Caspers Co. Confirms Sale of Its 60 Restaurants to Corporate Parent
McDonald’s will purchase the Tampa-based Caspers Co., a family franchisee operation that stretches back more than six decades and played a large role in establishing the National Owners Association, made up of franchisees. Caspers Co. runs 60 locations in Tampa and Jacksonville, Fla. McDonald’s plans for those restaurants have not been disclosed.
Caspers Co. CEO is Blake Casper, who helped to found the National Owners Association in 2018 and has served as its chairman from day one until the present, restaurantbusinessonline.com reported. The deal is expected to be complete by Oct. 1, and Casper and his brother-in-law, Robby Adams, who jointly operate the Caspers Co. at present, will retire once the buyout is concluded.
Caspers Co. History as McDonald’s Franchisee
A statement from Caspers Co. said that “Fritz Casper opened the first McDonald’s in Florida [in 1958] on South Dale Mabry Highway after meeting Ray Kroc in a men’s clothing store outside of Chicago. Three generations of Caspers have ‘Shined the Arches,’ serving millions of happy meals along the way.”
Fritz Casper’s son, Joe, took the reins in 1970 when the operation consisted of only five locations. Joe Casper built the family’s franchise holdings to 44 sites. Blake Casper and Adams joined the Caspers Co. in 1996, according to Nation’s Restaurant News. Blake Casper and Adams started their tenure working as area supervisors and managers before securing approval to be owner-operators in 1999. Since 2005, they have led the company and its expansion to the current 60 sites.
Trend of McDonald’s Corp. Buying Out Franchises
Caspers is the latest of several franchisee acquisitions by McDonald’s Corp. McDonald’s typically then sells the acquisitions to newer operators as part of an effort to diversify ownership among franchisees. Some 400 franchisees own nearly 1,800 restaurants out of McDonald’s 13,000-plus franchise locations, according to restaurantbusinessonline.com, which estimated that McDonald’s paid “well into the nine figures for the Caspers Co. locations.”
McDonald’s recently announced plans to set new standards for legacy franchisees who plan to turn their operations over to their children or other heirs.
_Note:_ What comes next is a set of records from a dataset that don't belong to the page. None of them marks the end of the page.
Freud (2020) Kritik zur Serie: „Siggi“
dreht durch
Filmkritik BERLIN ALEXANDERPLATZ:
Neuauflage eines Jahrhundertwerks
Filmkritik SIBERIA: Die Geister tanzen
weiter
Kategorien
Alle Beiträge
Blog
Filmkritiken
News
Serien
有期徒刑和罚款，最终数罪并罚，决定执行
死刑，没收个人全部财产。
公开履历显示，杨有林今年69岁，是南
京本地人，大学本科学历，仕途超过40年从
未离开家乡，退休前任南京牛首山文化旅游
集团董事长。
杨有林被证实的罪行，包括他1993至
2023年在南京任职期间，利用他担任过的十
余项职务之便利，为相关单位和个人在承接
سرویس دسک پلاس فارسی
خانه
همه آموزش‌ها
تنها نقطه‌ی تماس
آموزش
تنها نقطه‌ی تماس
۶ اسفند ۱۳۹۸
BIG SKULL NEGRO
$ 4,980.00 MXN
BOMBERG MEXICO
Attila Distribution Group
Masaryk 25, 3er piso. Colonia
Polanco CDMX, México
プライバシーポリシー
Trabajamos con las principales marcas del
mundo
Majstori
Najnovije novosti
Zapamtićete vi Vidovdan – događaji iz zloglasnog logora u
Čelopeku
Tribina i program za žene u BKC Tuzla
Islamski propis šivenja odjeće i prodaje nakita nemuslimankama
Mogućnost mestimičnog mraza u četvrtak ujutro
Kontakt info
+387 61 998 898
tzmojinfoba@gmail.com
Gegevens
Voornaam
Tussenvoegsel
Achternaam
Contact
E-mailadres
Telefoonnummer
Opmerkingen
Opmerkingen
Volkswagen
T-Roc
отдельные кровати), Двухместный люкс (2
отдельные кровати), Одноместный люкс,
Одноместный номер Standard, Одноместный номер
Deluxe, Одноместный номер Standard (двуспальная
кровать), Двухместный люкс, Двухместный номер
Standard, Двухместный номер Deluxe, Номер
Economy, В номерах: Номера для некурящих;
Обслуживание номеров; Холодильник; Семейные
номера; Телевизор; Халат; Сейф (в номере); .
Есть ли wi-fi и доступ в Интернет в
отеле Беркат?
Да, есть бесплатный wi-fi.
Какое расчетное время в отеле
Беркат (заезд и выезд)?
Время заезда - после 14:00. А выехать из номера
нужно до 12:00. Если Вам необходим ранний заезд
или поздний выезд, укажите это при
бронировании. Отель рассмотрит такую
The corporation recently told franchisees it would impose new eligibility requirements for renewals in those cases.
This sale will fuel ongoing speculation that McDonald’s is buying out its internal critics. The National Owners Association has led franchisees’ pushback over various issues, from remodeling requirements to a technology fee to changes in ownership rules, according to restaurantbusinessonline.com. The most recent modifications for rules affecting owners have led another franchisee group, the National Black McDonald’s Operators Association, to give McDonald’s CEO Chris Kempczinski a no-confidence vote.